(Data extract)
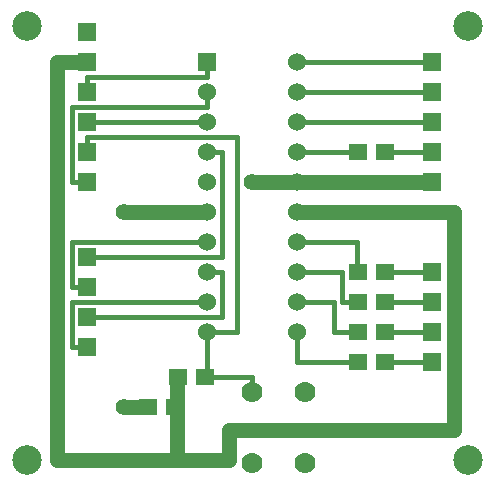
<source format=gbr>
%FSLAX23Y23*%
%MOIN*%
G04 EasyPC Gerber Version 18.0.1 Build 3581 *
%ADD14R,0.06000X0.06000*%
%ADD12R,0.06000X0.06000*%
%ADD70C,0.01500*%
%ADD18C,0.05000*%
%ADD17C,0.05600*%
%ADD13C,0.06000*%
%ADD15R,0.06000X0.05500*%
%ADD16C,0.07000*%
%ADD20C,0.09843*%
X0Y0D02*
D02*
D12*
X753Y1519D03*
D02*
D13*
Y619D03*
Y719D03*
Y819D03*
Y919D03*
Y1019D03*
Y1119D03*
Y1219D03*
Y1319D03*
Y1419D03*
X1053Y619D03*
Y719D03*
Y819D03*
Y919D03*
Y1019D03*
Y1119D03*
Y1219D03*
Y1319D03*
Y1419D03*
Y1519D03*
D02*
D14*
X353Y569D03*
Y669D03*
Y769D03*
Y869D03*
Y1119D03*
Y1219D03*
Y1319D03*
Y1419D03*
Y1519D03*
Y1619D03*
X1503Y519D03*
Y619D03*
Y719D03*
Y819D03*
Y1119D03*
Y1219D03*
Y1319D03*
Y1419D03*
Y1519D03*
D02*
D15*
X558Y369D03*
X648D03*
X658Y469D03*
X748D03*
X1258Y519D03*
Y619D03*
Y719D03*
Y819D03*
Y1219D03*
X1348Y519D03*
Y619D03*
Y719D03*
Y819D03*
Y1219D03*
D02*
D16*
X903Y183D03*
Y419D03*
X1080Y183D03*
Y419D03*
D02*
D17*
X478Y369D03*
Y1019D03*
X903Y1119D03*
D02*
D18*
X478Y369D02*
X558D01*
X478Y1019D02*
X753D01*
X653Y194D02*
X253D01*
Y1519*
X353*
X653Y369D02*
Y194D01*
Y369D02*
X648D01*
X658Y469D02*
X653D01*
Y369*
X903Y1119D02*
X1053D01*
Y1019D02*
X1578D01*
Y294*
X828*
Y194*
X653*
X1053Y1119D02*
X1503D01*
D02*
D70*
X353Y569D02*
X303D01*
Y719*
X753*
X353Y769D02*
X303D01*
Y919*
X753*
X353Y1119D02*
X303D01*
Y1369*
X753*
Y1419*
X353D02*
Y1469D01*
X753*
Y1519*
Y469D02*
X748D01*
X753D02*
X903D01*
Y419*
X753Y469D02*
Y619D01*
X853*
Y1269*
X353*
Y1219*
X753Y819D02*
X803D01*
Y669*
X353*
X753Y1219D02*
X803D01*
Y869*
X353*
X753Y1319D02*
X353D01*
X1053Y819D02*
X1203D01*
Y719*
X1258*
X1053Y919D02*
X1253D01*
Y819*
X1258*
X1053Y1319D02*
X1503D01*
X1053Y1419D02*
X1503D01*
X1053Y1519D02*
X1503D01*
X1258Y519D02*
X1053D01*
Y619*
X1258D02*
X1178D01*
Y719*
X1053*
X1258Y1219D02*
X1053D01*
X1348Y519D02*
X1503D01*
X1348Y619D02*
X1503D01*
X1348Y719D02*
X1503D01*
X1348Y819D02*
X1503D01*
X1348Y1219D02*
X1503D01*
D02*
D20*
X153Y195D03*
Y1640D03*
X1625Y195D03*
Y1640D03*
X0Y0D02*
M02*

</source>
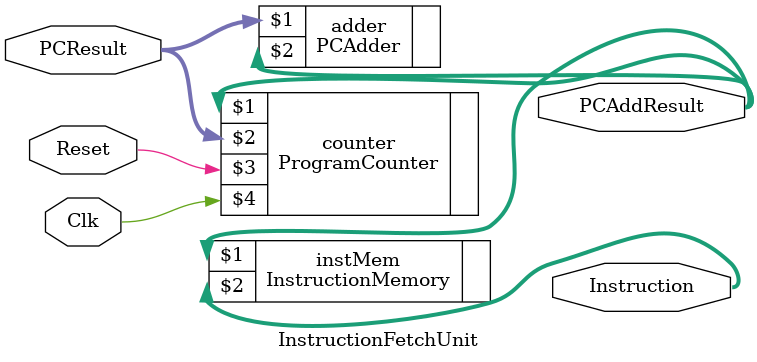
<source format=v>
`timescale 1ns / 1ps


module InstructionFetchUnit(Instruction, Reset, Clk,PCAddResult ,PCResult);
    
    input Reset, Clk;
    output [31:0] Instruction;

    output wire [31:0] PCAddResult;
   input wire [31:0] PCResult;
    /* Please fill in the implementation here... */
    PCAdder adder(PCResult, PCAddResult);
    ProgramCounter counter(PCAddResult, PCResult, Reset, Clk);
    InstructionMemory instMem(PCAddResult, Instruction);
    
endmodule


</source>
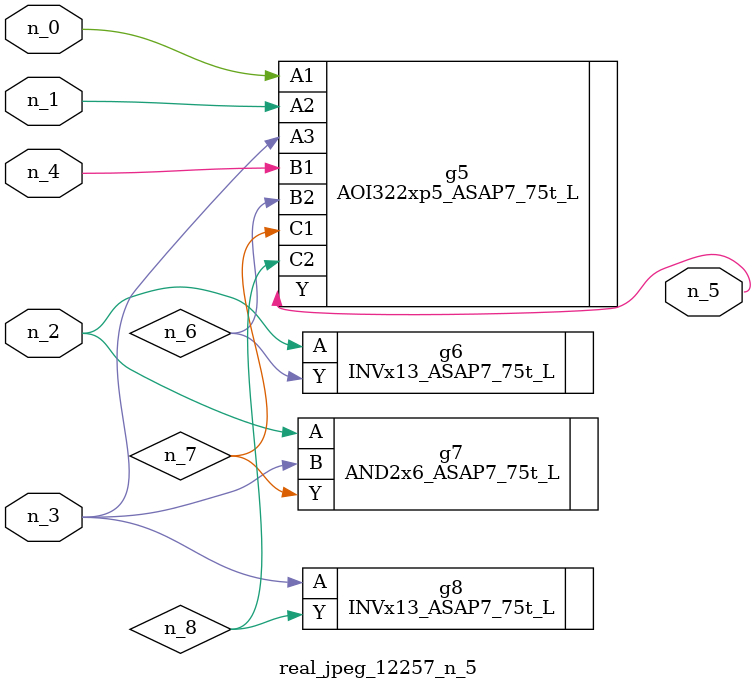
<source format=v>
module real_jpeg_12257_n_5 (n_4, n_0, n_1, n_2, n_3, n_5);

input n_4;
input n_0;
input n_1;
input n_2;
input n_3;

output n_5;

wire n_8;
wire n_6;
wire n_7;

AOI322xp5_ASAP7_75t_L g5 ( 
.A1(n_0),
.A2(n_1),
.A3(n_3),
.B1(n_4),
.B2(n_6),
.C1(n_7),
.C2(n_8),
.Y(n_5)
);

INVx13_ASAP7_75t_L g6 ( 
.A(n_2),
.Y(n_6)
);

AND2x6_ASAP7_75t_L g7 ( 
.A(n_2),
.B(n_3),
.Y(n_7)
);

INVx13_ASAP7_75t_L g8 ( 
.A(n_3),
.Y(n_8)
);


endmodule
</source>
(End Data extract)
* [Task prompt] Every entry above is to be copied verbatim, with the pictures removed.

* [Final answer]
<source format=gbr>
%FSLAX23Y23*%
%MOIN*%
G04 EasyPC Gerber Version 18.0.1 Build 3581 *
%ADD14R,0.06000X0.06000*%
%ADD12R,0.06000X0.06000*%
%ADD70C,0.01500*%
%ADD18C,0.05000*%
%ADD17C,0.05600*%
%ADD13C,0.06000*%
%ADD15R,0.06000X0.05500*%
%ADD16C,0.07000*%
%ADD20C,0.09843*%
X0Y0D02*
D02*
D12*
X753Y1519D03*
D02*
D13*
Y619D03*
Y719D03*
Y819D03*
Y919D03*
Y1019D03*
Y1119D03*
Y1219D03*
Y1319D03*
Y1419D03*
X1053Y619D03*
Y719D03*
Y819D03*
Y919D03*
Y1019D03*
Y1119D03*
Y1219D03*
Y1319D03*
Y1419D03*
Y1519D03*
D02*
D14*
X353Y569D03*
Y669D03*
Y769D03*
Y869D03*
Y1119D03*
Y1219D03*
Y1319D03*
Y1419D03*
Y1519D03*
Y1619D03*
X1503Y519D03*
Y619D03*
Y719D03*
Y819D03*
Y1119D03*
Y1219D03*
Y1319D03*
Y1419D03*
Y1519D03*
D02*
D15*
X558Y369D03*
X648D03*
X658Y469D03*
X748D03*
X1258Y519D03*
Y619D03*
Y719D03*
Y819D03*
Y1219D03*
X1348Y519D03*
Y619D03*
Y719D03*
Y819D03*
Y1219D03*
D02*
D16*
X903Y183D03*
Y419D03*
X1080Y183D03*
Y419D03*
D02*
D17*
X478Y369D03*
Y1019D03*
X903Y1119D03*
D02*
D18*
X478Y369D02*
X558D01*
X478Y1019D02*
X753D01*
X653Y194D02*
X253D01*
Y1519*
X353*
X653Y369D02*
Y194D01*
Y369D02*
X648D01*
X658Y469D02*
X653D01*
Y369*
X903Y1119D02*
X1053D01*
Y1019D02*
X1578D01*
Y294*
X828*
Y194*
X653*
X1053Y1119D02*
X1503D01*
D02*
D70*
X353Y569D02*
X303D01*
Y719*
X753*
X353Y769D02*
X303D01*
Y919*
X753*
X353Y1119D02*
X303D01*
Y1369*
X753*
Y1419*
X353D02*
Y1469D01*
X753*
Y1519*
Y469D02*
X748D01*
X753D02*
X903D01*
Y419*
X753Y469D02*
Y619D01*
X853*
Y1269*
X353*
Y1219*
X753Y819D02*
X803D01*
Y669*
X353*
X753Y1219D02*
X803D01*
Y869*
X353*
X753Y1319D02*
X353D01*
X1053Y819D02*
X1203D01*
Y719*
X1258*
X1053Y919D02*
X1253D01*
Y819*
X1258*
X1053Y1319D02*
X1503D01*
X1053Y1419D02*
X1503D01*
X1053Y1519D02*
X1503D01*
X1258Y519D02*
X1053D01*
Y619*
X1258D02*
X1178D01*
Y719*
X1053*
X1258Y1219D02*
X1053D01*
X1348Y519D02*
X1503D01*
X1348Y619D02*
X1503D01*
X1348Y719D02*
X1503D01*
X1348Y819D02*
X1503D01*
X1348Y1219D02*
X1503D01*
D02*
D20*
X153Y195D03*
Y1640D03*
X1625Y195D03*
Y1640D03*
X0Y0D02*
M02*

</source>
<source format=v>
`timescale 1ns / 1ps


module InstructionFetchUnit(Instruction, Reset, Clk,PCAddResult ,PCResult);
    
    input Reset, Clk;
    output [31:0] Instruction;

    output wire [31:0] PCAddResult;
   input wire [31:0] PCResult;
    /* Please fill in the implementation here... */
    PCAdder adder(PCResult, PCAddResult);
    ProgramCounter counter(PCAddResult, PCResult, Reset, Clk);
    InstructionMemory instMem(PCAddResult, Instruction);
    
endmodule


</source>
<source format=v>
module real_jpeg_12257_n_5 (n_4, n_0, n_1, n_2, n_3, n_5);

input n_4;
input n_0;
input n_1;
input n_2;
input n_3;

output n_5;

wire n_8;
wire n_6;
wire n_7;

AOI322xp5_ASAP7_75t_L g5 ( 
.A1(n_0),
.A2(n_1),
.A3(n_3),
.B1(n_4),
.B2(n_6),
.C1(n_7),
.C2(n_8),
.Y(n_5)
);

INVx13_ASAP7_75t_L g6 ( 
.A(n_2),
.Y(n_6)
);

AND2x6_ASAP7_75t_L g7 ( 
.A(n_2),
.B(n_3),
.Y(n_7)
);

INVx13_ASAP7_75t_L g8 ( 
.A(n_3),
.Y(n_8)
);


endmodule
</source>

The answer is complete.